Working women with FM reported better health than nonworking women with FM in terms of pain, fatigue, stiffness, depression, disease specific health status and physical aspects of quality of life, which represent body functions and overall health status. However, they were equally impaired in tests of physical capacity. Moderate pain levels were compatible with work, while severe pain appeared to compromise work. Fatigue was better tolerated, as women scoring severe levels of fatigue worked.
患有纤维肌痛(FM)的女性在管理工作方面存在较大困难。不同国家的研究报告显示,患有 FM 的女性的工作能力为 34%至 77%不等。许多因素被认为会影响患有 FM 的女性的工作能力,包括疼痛、疲劳、身体能力受损和活动受限。然而,很难确定症状严重程度在多大程度上与工作相兼容。本研究旨在调查患有 FM 的在职女性与非在职女性之间健康状况的差异。
对 129 名处于工作年龄的患有 FM 的女性进行了一项横断面研究,其中包括临床评估、结构化访谈、问卷调查和基于表现的测试。这些女性被分为在职和非在职。根据《国际功能、残疾和健康分类》(ICF)呈现健康状况的各个方面。

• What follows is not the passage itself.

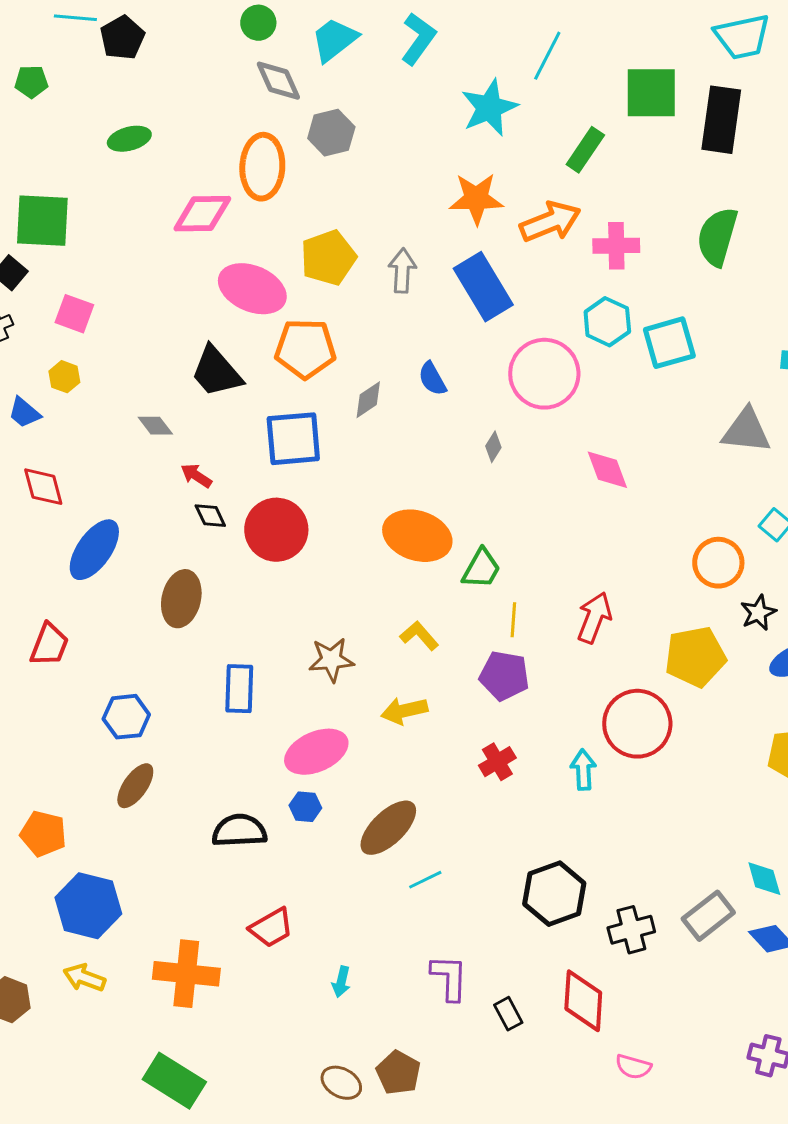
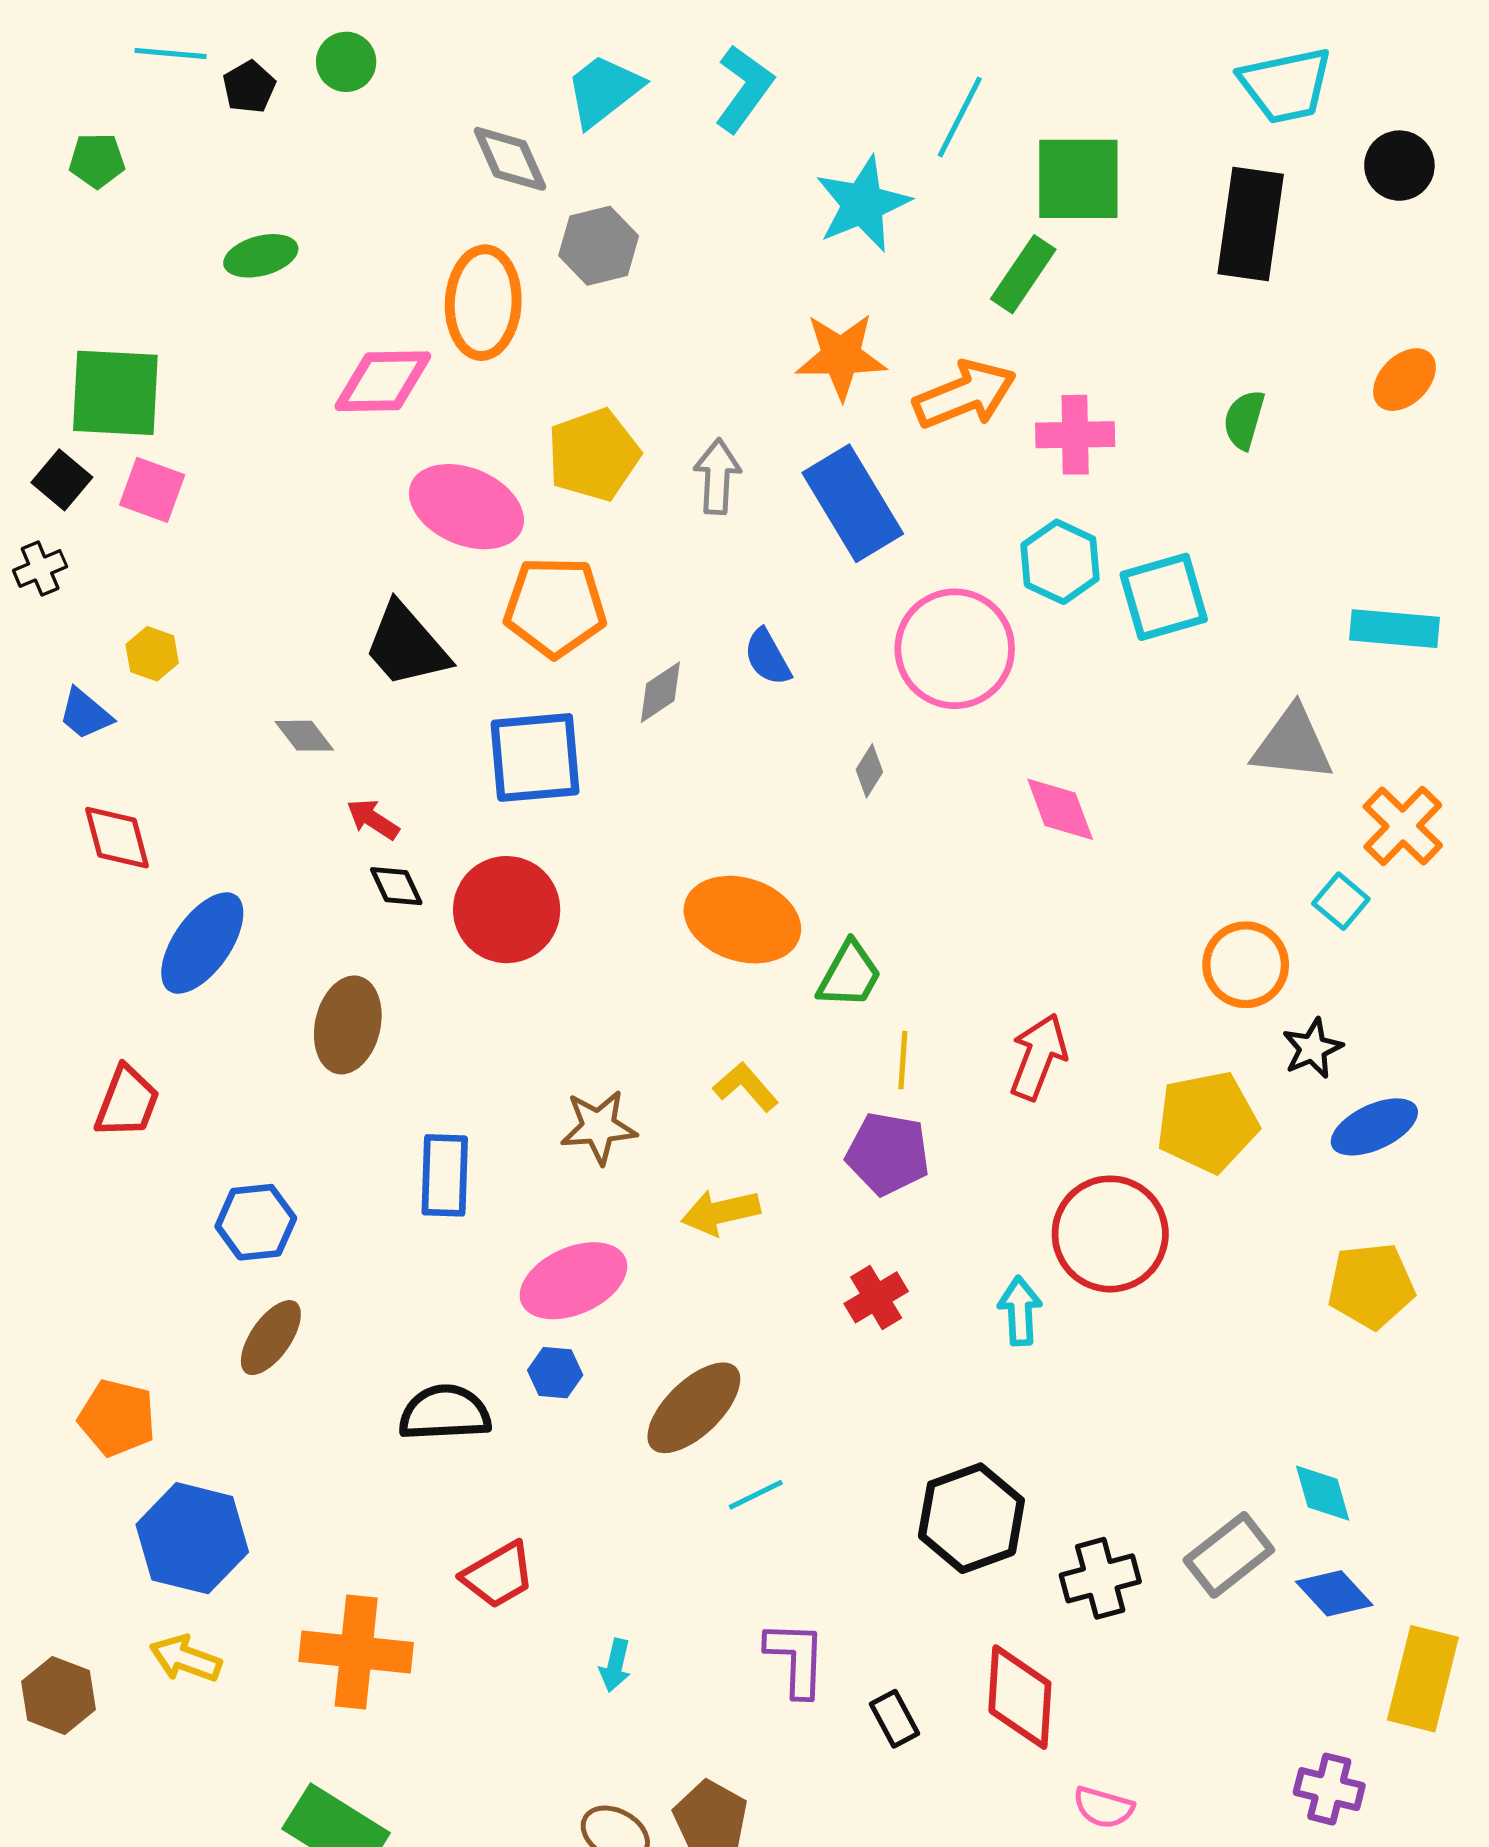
green circle: (258, 23) -> (346, 62), moved
black pentagon: (122, 38) -> (249, 87), size x0.7
green square: (651, 93) -> (1078, 179), moved
green semicircle: (717, 237) -> (1244, 420), size x0.6
pink square: (74, 314) -> (152, 490), moved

与非在职的 FM 女性相比,在职的 FM 女性在身体功能方面的评分更好(FIQ 疼痛评分 p<0.001,FIQ 疲劳评分 p=0.006,FIQ 僵硬评分 p=0.009,HADS-Depression 评分 p=0.007)。在职的 FM 女性的整体健康状况评分也显著优于非在职的 FM 女性(FIQ 总分、八条目评分 p=0.001 和 SF-36 PCS 评分 p<0.001)。在职和非在职的 FM 女性在身体能力测试中没有发现显著差异。在逐步多元逻辑回归分析中,FIQ 疼痛是工作的独立解释因素(OR 0.95,CI 0.93-0.98),p<0.001。
与非在职的 FM 女性相比,在职的 FM 女性在疼痛、疲劳、僵硬、抑郁、疾病特异性健康状况和身体方面的生活质量方面报告了更好的健康状况,这代表了身体功能和整体健康状况。然而,她们在身体能力测试中同样受损。中度疼痛水平与工作相兼容,而严重疼痛似乎会影响工作。疲劳的耐受性更好,因为评分严重的疲劳女性仍在工作。